*** Opening SOURCE DOCUMENT ***

LinearElasticMaterial defines an isotropic linear-elastic solid on a marked region. It is characterised by two scalar parameters:

  • \(E\) — Young's modulus [Pa]
  • \(\nu\) — Poisson's ratio [dimensionless]

The stress–strain relation is

\[ \boldsymbol{\sigma} = 2 \mu \, \boldsymbol{\varepsilon} + \lambda \, \mathrm{tr}(\boldsymbol{\varepsilon}) \, \mathbf{I}, \]

with the Lamé parameters

\[ \mu = \frac{E}{2(1+\nu)}, \qquad \lambda = \frac{E \, \nu}{(1+\nu)(1-2\nu)}. \]

Typical applications

  • Structural metals — steel (\(E \approx 210\,\mathrm{GPa}\), \(\nu \approx 0.30\)), aluminium (\(E \approx 70\,\mathrm{GPa}\), \(\nu \approx 0.33\)), titanium, copper.
  • Engineering polymers within their small-strain regime (PMMA, ABS, epoxy laminates).
  • Concrete and masonry for first-order load studies away from cracking.
  • Ceramics (alumina, silicon carbide) where brittle failure rather than yielding governs and von-Mises is used as a strength proxy.

The model is small-strain and linear-elastic — it is not appropriate for problems with large deformations, plastic yielding, or material non-linearity.

*** Closing SOURCE DOCUMENT ***
*** Opening EXTRACTED ENTRIES ***

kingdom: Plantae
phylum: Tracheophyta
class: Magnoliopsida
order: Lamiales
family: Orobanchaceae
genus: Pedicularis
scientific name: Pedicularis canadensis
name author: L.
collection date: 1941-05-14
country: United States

*** Closing EXTRACTED ENTRIES ***

TASKS FOR THIS EXERCISE
1: Answer these from the linear-elastic model description:
(a) What unit is given for Poisson's ratio?
(b) What approximate Young's modulus is listed for aluminium?
(c) Which two ceramics are named?
2: Echo the linear-elastic model description word for word, from "Typical applications" up to and including "or material non-linearity.".
3: Do these statements agree with the linear-elastic model description? For each, answer yes or no and quote the words that decide it.
(a) The model is suitable for problems involving plastic yielding.
(b) Concrete is listed for first-order load studies away from cracking.
(c) The solid it defines is anisotropic.

EXPECTED RESPONSES
1:
(a) Dimensionless.
(b) About 70 GPa.
(c) Alumina and silicon carbide.

2:
Typical applications

  • Structural metals — steel (\(E \approx 210\,\mathrm{GPa}\), \(\nu \approx 0.30\)), aluminium (\(E \approx 70\,\mathrm{GPa}\), \(\nu \approx 0.33\)), titanium, copper.
  • Engineering polymers within their small-strain regime (PMMA, ABS, epoxy laminates).
  • Concrete and masonry for first-order load studies away from cracking.
  • Ceramics (alumina, silicon carbide) where brittle failure rather than yielding governs and von-Mises is used as a strength proxy.

The model is small-strain and linear-elastic — it is not appropriate for problems with large deformations, plastic yielding, or material non-linearity.

3:
(a) No: "it is not appropriate for problems with large deformations, plastic yielding, or material non-linearity."
(b) Yes: "Concrete and masonry for first-order load studies away from cracking."
(c) No: "LinearElasticMaterial defines an isotropic linear-elastic solid on a marked region."